Para saber si una persona, o tú mismo, tiene una adicción a las redes sociales o a internet en general, debes conocer los síntomas de la adicción a internet. Si en varios puntos la respuesta es afirmativa, puede que haya un problema que atender.

  • Piensa continuamente en el uso del teléfono móvil, del ordenador o de otro dispositivo con el que pueda conectarse a la red.
  • El uso de internet interfiere en las actividades profesionales y/o personales. Se descuida a sí mismo/a, a la familia, a los amigos o a la pareja por utilizar internet. Puede que llegue a abandonar sus obligaciones o aficiones por el uso de las redes sociales o internet.
  • Miente sobre el tiempo real que pasa conectado a la red.
  • Se siente inquieto/a o irritable cuando no está conectado a la red.
  • Siente un gran alivio y satisfacción cuando está conectado a la red.
  • Duerme menos por estar más tiempo utilizando las redes sociales e internet.
  • En casos extremos también aparece sintomatología física: sedentarismo, dolor de espalda, dolor de cabeza, ojos secos, etc.

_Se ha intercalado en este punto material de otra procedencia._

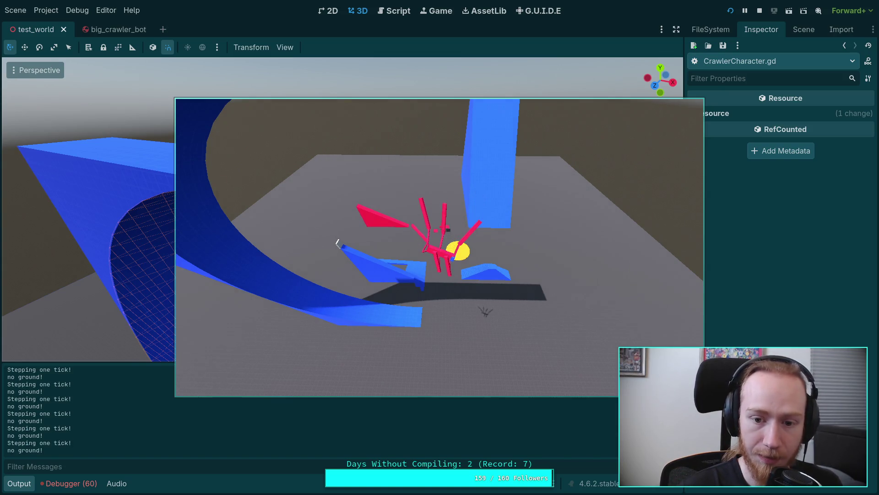
key("period")
key("period")
key("period")
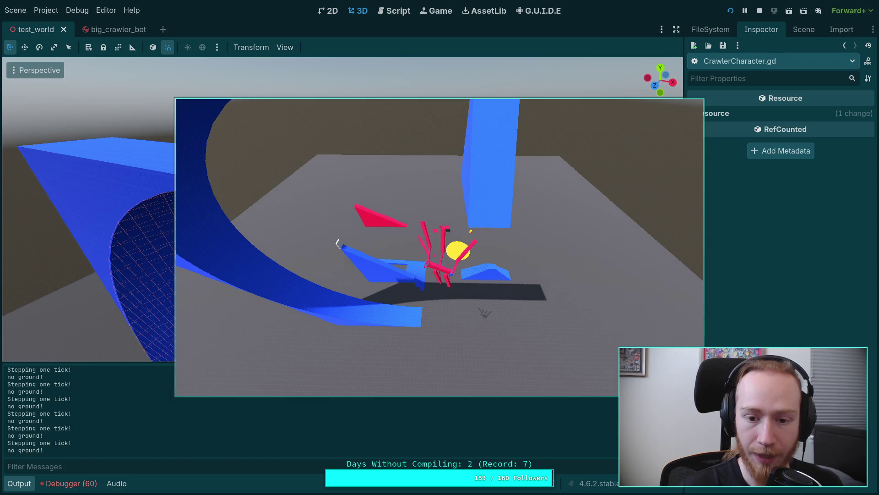
key("period")
key("period")
key("period")
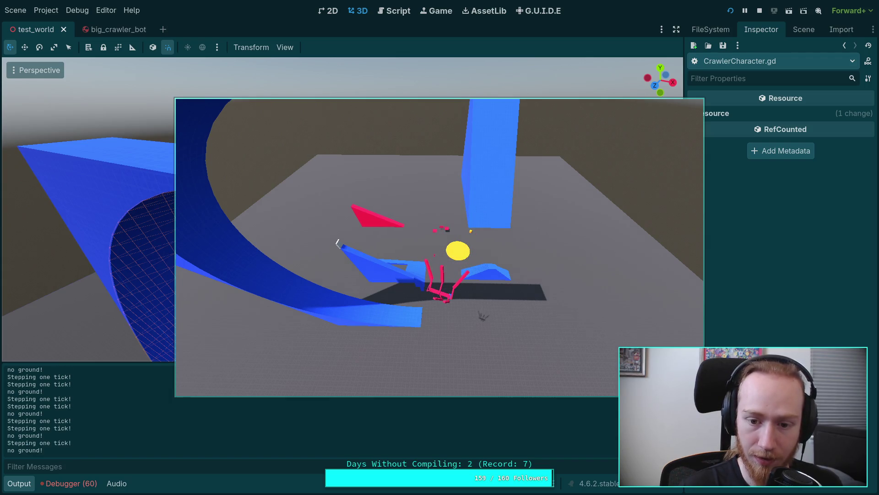
key("period")
key("period")
key("period")
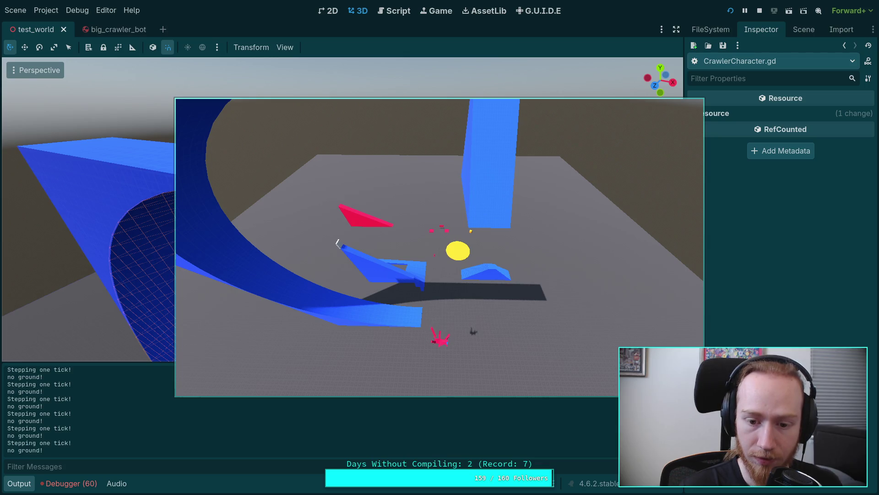
key("space")
key("space")
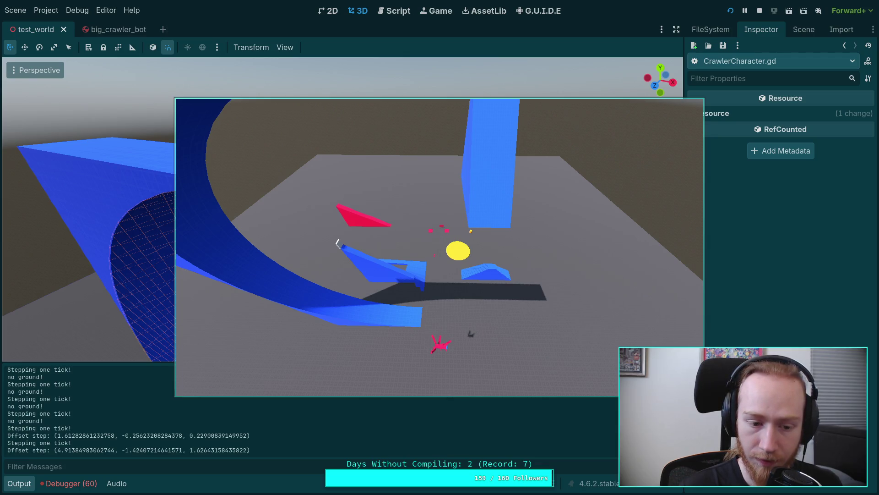
key("alt+Tab")
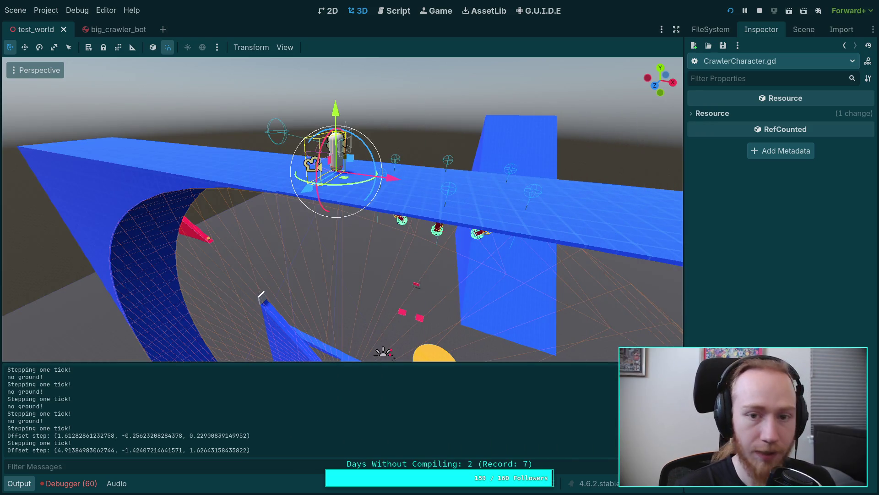
left_click(394, 11)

Consejos para prevenir la ciberadicción

  1. Sitúa los dispositivos electrónicos en lugares comunes. En caso de que puedas, acostúmbrate a limitar el uso de estos dispositivos en estos espacios. Si estás a cargo de niños pequeños o adolescentes, activa el control de contenidos y establece normas de uso en casa.
  2. Limita las actividades en las que usas el teléfono. Por ejemplo, si estás apuntado al gimnasio, no te permitas usar el móvil en ese espacio. Si estás trabajando o estudiando, mantén el teléfono apartado. A la hora de dormir, apaga el teléfono móvil o ponlo en modo silencioso.
  3. En el caso de tener niños o adolescentes a cargo, limita el tiempo de conexión a cuando sea necesario. Por otro lado, hay que tener en cuenta que actualmente los jóvenes se comunican por redes sociales cuando no se encuentran en el mismo lugar. Las redes son también un canal de información mediante el cual se pueden ayudar en las tareas escolares, por ejemplo. Por esta razón, puedes establecer una franja horaria para que puedan hablar con sus amigos.
  4. Diversifica el ocio relacionado con las nuevas tecnologías. No dediques todo tu tiempo libre a las aficiones que estén relacionadas con el uso de internet. Por ejemplo, los videojuegos, ver series o escuchar podcasts.
  5. Si hay sospechas de una posible adicción, lo ideal es buscar ayuda profesional, especialmente si se padece ansiedad.

¿Cómo se trata la adicción a internet?

La adicción a internet se puede tratar con terapia psicológica o psiquiátrica, especialmente si la persona afectada ya presenta otras patologías. En terapia se trabajarán aspectos psicológicos y de aprendizaje encaminados a fomentar la autonomía del paciente, así como reforzar la capacidad de autocontrol, entre otras. Estos son algunos de los puntos clave que se tratarán:

  • Organización del tiempo de ocio y gestión de la ansiedad y otras emociones negativas frente a la imposibilidad de acceder a la red.
  • Suprimir la idea de internet como «refugio» o vía de escape a los problemas. En su lugar, se tratará de convertir internet en un espacio donde encontrar información de valor y entretenerse de forma sana.
  • Potenciar la autonomía del paciente, de modo que el hecho de estar a solas o sentirse solo no suponga una razón para acudir desesperadamente al uso de internet.
  • Favorecer el autocontrol respecto al uso de dispositivos electrónicos y de internet.

En algunos casos, donde también están presentes otros trastornos como la ansiedad o la depresión, es necesario administrar fármacos. De todos modos, la única persona que puede autorizar la administración de estos es el profesional de psicología o psiquiatría que esté al cargo.